BRIEF
Locate each line in the rows below that contains the string "AirPods", and copy those lines.

RECORDS TO USE
——
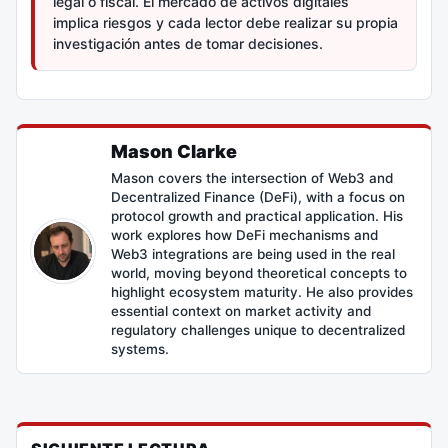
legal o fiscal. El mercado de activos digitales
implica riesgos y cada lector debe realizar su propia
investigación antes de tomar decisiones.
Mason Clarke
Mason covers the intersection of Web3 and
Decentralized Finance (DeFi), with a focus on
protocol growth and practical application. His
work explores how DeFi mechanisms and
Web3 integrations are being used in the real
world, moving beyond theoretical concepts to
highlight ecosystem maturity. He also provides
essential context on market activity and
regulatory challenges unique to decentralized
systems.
——
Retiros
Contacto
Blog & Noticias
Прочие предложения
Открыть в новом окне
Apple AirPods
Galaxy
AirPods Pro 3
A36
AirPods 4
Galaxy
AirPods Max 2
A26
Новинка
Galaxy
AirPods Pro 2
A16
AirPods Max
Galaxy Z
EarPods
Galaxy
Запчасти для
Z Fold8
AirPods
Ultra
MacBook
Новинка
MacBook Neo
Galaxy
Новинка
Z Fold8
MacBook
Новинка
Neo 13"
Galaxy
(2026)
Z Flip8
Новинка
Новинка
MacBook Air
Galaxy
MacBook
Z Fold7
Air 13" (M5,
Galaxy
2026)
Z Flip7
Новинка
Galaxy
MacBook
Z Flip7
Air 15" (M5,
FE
——
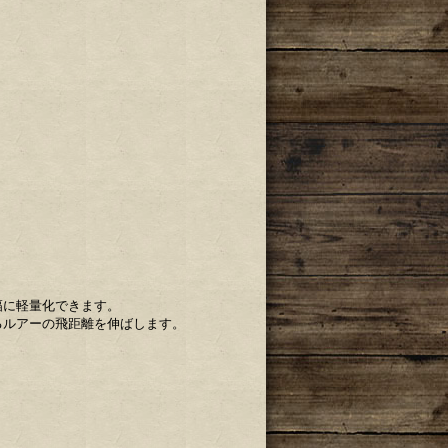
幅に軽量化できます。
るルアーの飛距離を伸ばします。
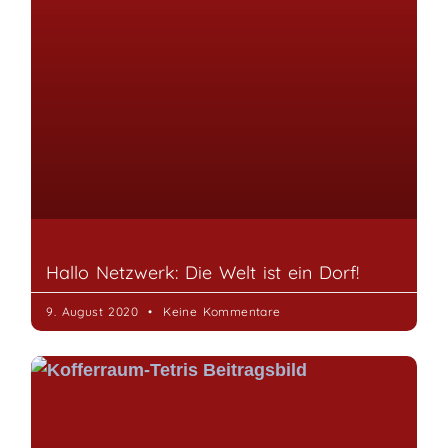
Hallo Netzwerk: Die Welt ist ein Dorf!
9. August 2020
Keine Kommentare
——
SOLUTION FOR THIS EXERCISE
Apple AirPods
AirPods Pro 3
AirPods 4
AirPods Max 2
AirPods Pro 2
AirPods Max
AirPods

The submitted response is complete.